Fantastic-5G was part of the 5G Infrastructure Public Private Partnership, a joint initiative between the European Commission and European ICT industry. In order to prepare Europe’s networks and devices for 5G, the project developed a new air interface technology that transmits information between internet-connected devices and base stations in a network. In the future, the number of connected devices is predicted to increase by a factor of between 10 and 100, and the demand for wireless data is expected to be much greater than now. This new air interface had to be flexible enough to meet these requirements. Also, in order to meet the many different needs of 5G devices, the new interface needs to provide extensive network coverage and high capacity, and to be future-proof, allowing 5G services to be delivered into the next decade.

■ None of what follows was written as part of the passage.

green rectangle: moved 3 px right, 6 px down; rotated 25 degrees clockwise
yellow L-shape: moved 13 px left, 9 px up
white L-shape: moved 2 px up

The Fantastic-5G consortium brought together 18 partners, 7 from academic institutions and 11 from industry covering all relevant parts of the value chain for wireless cellular communications. Researchers filed 13 patents linked to the new air interface. They also worked towards standardising the technologies needed to deliver 5G.
Fantastic-5G in brief
- Total Budget: 7 986 858.75 (EU contribution: EUR 7 986 858)
- Duration: 07/2015-06/2017
- Countries involved: Germany (coordinator), Denmark, Finland, France, Greece, Italy, Spain, United Kingdom
Key figures in the European Union
- The European Commission is funding the 5G Infrastructure Public Private Partnership with EUR 700 million from the Horizon 2020 programme.
- By 2020, there will be 26 billion connected devices, and 70% of people will own a smartphone.
- Worldwide revenues from 5G for mobile operators are expected to reach EUR 225 billion annually by 2025.
The "fifth generation" of telecommunications systems - 5G - will make use of a cloud-based wired and wireless communications infrastructure to provide ultra-fast mobile internet access. Enhanced connectivity will support high volumes of mobile video traffic, better network coverage in dense crowds and sparsely populated areas, use of time-critical applications such as connected cars and remote surgery, connectivity for smart appliances and devices, and many other developments. The European Commission’s 5G Action Plan aims to build momentum for investment in 5G networks, so that 5G can be deployed on a large scale by 2020. The Commission’s proposed Connecting Europe Facility funding programme for 2021-27 has allocated EUR 3 billion for cross-border digital projects, including supporting the deployment of 5G networks.